Questa tradizione era molto meno antica di quella del grande
falò del Tinsi Kerris, ed era di provenienza straniera. Erano stati gli
invasori Teudanna, adoratori di alberi, che avevano portato quell’usanza molti
secoli prima, e alla fine era diventata ancora più importante di quella dei
grandi falò estivi, perché senz’altro più spettacolare e tra l’altro era una
maglifica idea per rallegrare la tristezza dell’inverno.
Velthur, vedendo che allestivano gli ornamenti del grande
abete nel piccolo parco presso il tempio di Fuflun, Dio degli Alberi e delle
Viti, pensò che forse originariamente, per i barbari popoli nordici, l’albero
del solstizio d’inverno doveva aver simboleggiato l’Albero Cosmico di cui
parlava il libro maledetto. Un altro indizio che non aveva colto prima.
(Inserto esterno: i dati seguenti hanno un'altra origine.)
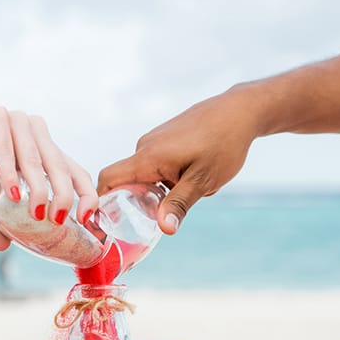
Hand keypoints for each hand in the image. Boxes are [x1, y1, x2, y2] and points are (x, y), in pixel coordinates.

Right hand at [0, 107, 97, 248]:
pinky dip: (9, 173)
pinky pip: (6, 147)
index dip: (86, 194)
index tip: (87, 218)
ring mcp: (17, 121)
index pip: (75, 170)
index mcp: (44, 148)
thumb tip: (0, 245)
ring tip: (36, 213)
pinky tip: (11, 194)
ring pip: (36, 158)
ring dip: (39, 188)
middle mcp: (36, 132)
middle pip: (60, 166)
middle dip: (63, 195)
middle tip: (57, 220)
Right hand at [97, 85, 264, 234]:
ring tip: (192, 186)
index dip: (100, 201)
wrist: (239, 110)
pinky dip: (169, 174)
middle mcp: (145, 147)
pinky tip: (194, 172)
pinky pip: (156, 163)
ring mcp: (154, 140)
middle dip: (143, 200)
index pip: (108, 179)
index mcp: (148, 157)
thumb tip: (164, 229)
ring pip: (146, 173)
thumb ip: (179, 204)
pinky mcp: (165, 137)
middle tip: (166, 212)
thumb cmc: (223, 144)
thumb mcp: (203, 181)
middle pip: (127, 181)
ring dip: (162, 187)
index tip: (105, 222)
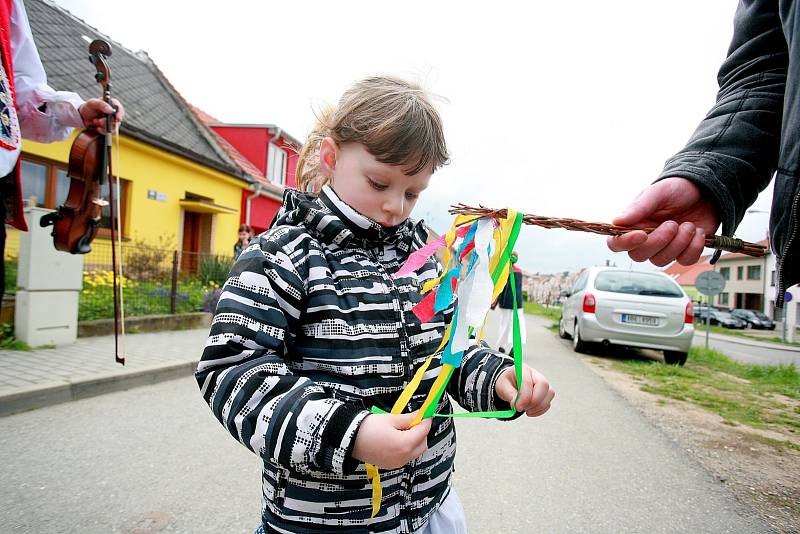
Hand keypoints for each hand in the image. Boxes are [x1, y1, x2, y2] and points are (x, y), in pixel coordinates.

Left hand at [79, 98, 124, 132]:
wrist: (83, 117)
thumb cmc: (89, 107)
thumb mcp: (92, 103)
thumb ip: (102, 104)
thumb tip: (111, 110)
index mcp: (112, 104)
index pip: (120, 109)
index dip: (120, 114)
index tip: (117, 118)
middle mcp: (114, 114)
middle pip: (117, 120)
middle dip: (107, 121)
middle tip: (98, 121)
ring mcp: (113, 122)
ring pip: (114, 127)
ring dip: (103, 126)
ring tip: (95, 121)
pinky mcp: (110, 129)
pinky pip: (110, 132)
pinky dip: (103, 131)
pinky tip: (97, 128)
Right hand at [351, 412, 431, 469]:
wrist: (349, 439)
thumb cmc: (368, 427)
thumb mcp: (390, 419)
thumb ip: (408, 418)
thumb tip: (420, 416)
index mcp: (404, 444)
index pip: (423, 431)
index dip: (426, 420)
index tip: (426, 413)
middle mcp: (403, 457)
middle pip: (423, 444)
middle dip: (421, 432)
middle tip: (413, 421)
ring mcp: (397, 463)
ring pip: (416, 452)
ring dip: (415, 440)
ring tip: (404, 429)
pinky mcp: (391, 465)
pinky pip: (406, 457)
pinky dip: (407, 448)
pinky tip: (398, 438)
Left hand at [495, 364, 553, 416]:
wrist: (510, 385)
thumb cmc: (506, 384)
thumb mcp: (502, 387)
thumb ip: (509, 394)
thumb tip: (517, 404)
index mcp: (523, 369)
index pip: (527, 381)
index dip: (524, 396)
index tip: (517, 407)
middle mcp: (536, 374)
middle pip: (543, 385)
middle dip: (534, 401)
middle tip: (522, 408)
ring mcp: (543, 383)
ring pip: (549, 394)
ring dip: (538, 407)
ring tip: (525, 410)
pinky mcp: (547, 393)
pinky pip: (548, 403)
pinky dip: (539, 410)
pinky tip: (530, 411)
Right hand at [606, 177, 720, 266]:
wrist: (704, 191)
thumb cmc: (677, 190)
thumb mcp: (658, 192)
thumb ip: (639, 207)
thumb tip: (617, 221)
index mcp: (634, 225)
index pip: (617, 243)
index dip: (625, 243)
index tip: (642, 235)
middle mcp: (646, 240)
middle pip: (639, 256)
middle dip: (659, 241)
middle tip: (673, 224)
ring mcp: (664, 248)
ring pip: (661, 261)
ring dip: (679, 243)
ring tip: (689, 225)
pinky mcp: (683, 252)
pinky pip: (684, 261)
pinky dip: (694, 248)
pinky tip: (698, 232)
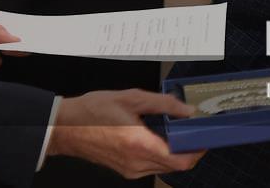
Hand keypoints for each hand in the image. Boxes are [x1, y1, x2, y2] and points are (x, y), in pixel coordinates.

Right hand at [48, 89, 204, 178]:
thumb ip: (164, 104)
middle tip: (192, 131)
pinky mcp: (125, 170)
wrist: (64, 128)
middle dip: (189, 150)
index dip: (198, 151)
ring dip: (175, 153)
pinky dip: (161, 155)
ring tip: (175, 132)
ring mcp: (130, 169)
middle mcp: (136, 162)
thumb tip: (187, 111)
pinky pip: (151, 167)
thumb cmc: (93, 111)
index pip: (181, 160)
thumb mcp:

Strano
come le cose più normali, più vicine al mondo di tutti i giorni, rivelino poi
aspetti che rimandano a misteri creduti essere lontani e ad enigmi creduti
chiusi con sette sigilli.
Su ogni porta c’era una corona di vischio o di rami di pino,
talvolta anch’essi ornati di frutti e fiori di legno dipinto, per simboleggiare il cerchio della vita che
ricominciava a preparare la rinascita della Natura.
Velthur avrebbe voluto sentirsi partecipe dell’aria di festa
che si sentiva nell’aria, che usciva dalle case quando le porte si aprivano e
si sentivano gli odori dei dolci che venivano preparati, il sentore di fichi
secchi, di miele, di castagne, di noci e di nocciole, di acquavite e frutta
sotto spirito, di cannella, di zenzero e altre spezie.
Ma ormai per lui la venuta della festa era divenuta l’attesa
di una condanna, il simbolo di una tragedia annunciata dalla quale non poteva
sfuggire. E quel che era peggio, non poteva confidare la cosa a nessuno.
Menkhu, pur condividendo i timori di Velthur, riusciva ad
essere più spensierato, riusciva a godersi quell’attesa della festa, la prima
festa di Tinsi Garepanusil della sua vita in mezzo agli Uomini.
Avendo vissuto sempre con gli altri Sileni nel bosco, non
immaginava neanche che potesse esistere una festa del genere. Infatti i Sileni
cadevano in letargo alla fine di ottobre e si risvegliavano in genere a metà
febbraio o addirittura all’inizio di marzo, a seconda di quanto freddo fosse
stato l’inverno. Solo allora facevano festa, la Festa del Risveglio, in cui
con canti e danze si sgranchivano, inneggiando al loro Dio, il Capro Nero, il
Gran Dio Cornuto delle foreste, della primavera e dell’ebbrezza del vino, che
gli Uomini chiamavano Fuflun.
Menkhu si era rifiutato di cadere in letargo, anche se
passava ormai quasi tutto il giorno dormendo in casa di Velthur. Ma la notte si
risvegliava e vagava nelle campagne e nei boschi avvolto nel suo grigio
mantello di lana e col suo largo cappellaccio grigio da pastore e armato solo
del suo bastone inciso, alla ricerca dei segni dell’Ignoto.
I contadini lo vedevano dalle loro finestre come una figura
nera nelle notti innevate, e quando quelli che non lo conoscevano lo
incontravano di sera nelle stradine illuminate dalle lampade perenni o lungo i
sentieri di campagna, rimanevano intimoriti dalla sua grande figura dal pelo
rosso, e stringevano le croci ansate al collo, per ottenere la protezione di
Sil.
Dopo quell’inverno, Menkhu sarebbe divenuto una leggenda,
quella del Rosso Vegliante che vaga nella notte con i suoi occhi di brace, alla
ricerca di malvagi da punire. Poi le vecchie matriarche avrebbero pensato bene
di renderlo uno spauracchio per i bambini, quello del grande Sileno Rosso che
in occasione del Tinsi Garepanusil viene a portare regali per i bambini buoni e
punire i bambini cattivi, trasformandoli in corvi.
Ma alla festa del Giorno del Sole Vittorioso, il Sileno
Rosso voleva rimanere ben sveglio e partecipare anche lui ai festeggiamenti con
chi glielo permetteva.
La neve scese copiosa, , nei giorni prima della festa del
passaggio del solstizio, più di molti altri inverni precedenti, fin quasi ad
arrivare alle finestre delle case, e il fiume si ghiacciò completamente. Se per
caso ci fosse stato ancora qualche Saguseo nelle sue acque, sicuramente sarebbe
morto di freddo. I Sagusei, si sa, preferiscono i climi caldi.
La neve era considerata di buon augurio in occasione del
solstizio d’inverno, come dimostrava il proverbio: sotto la neve pane, sotto la pioggia fame.